▶ [Data for analysis]:
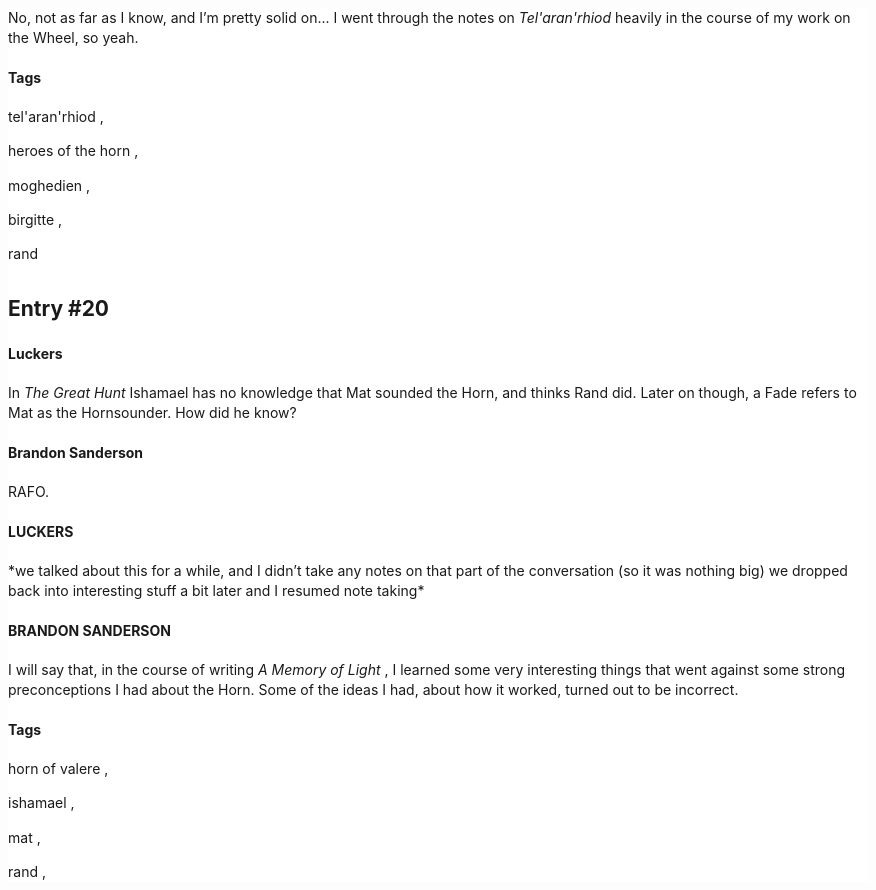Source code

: No, not as far as I know, and I’m pretty solid on... I went through the notes on
*Tel'aran'rhiod*
heavily in the course of my work on the Wheel, so yeah.

#### Tags

tel'aran'rhiod
,

heroes of the horn
,

moghedien
,

birgitte
,

rand

## Entry #20

#### Luckers

In
*The Great Hunt*
Ishamael has no knowledge that Mat sounded the Horn, and thinks Rand did. Later on though, a Fade refers to Mat as the Hornsounder. How did he know?

#### Brandon Sanderson

RAFO.

#### LUCKERS

\*we talked about this for a while, and I didn’t take any notes on that part of the conversation (so it was nothing big) we dropped back into interesting stuff a bit later and I resumed note taking\*

#### BRANDON SANDERSON

I will say that, in the course of writing
*A Memory of Light*
, I learned some very interesting things that went against some strong preconceptions I had about the Horn. Some of the ideas I had, about how it worked, turned out to be incorrect.

#### Tags

horn of valere
,

ishamael
,

mat
,

rand
,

▶ [Exercise description]: Copy out the lines above word for word, omitting the pictures.

▶ [Problem solution]:
Source code

: No, not as far as I know, and I’m pretty solid on... I went through the notes on
*Tel'aran'rhiod*
heavily in the course of my work on the Wheel, so yeah.

#### Tags

tel'aran'rhiod
,

heroes of the horn
,

moghedien
,

birgitte
,

rand

## Entry #20

#### Luckers

In
*The Great Hunt*
Ishamael has no knowledge that Mat sounded the Horn, and thinks Rand did. Later on though, a Fade refers to Mat as the Hornsounder. How did he know?

#### Brandon Sanderson

RAFO.

#### LUCKERS

\*we talked about this for a while, and I didn’t take any notes on that part of the conversation (so it was nothing big) we dropped back into interesting stuff a bit later and I resumed note taking\*

#### BRANDON SANDERSON

I will say that, in the course of writing
*A Memory of Light*
, I learned some very interesting things that went against some strong preconceptions I had about the Horn. Some of the ideas I had, about how it worked, turned out to be incorrect.

#### Tags

horn of valere
,

ishamael
,

mat
,

rand
,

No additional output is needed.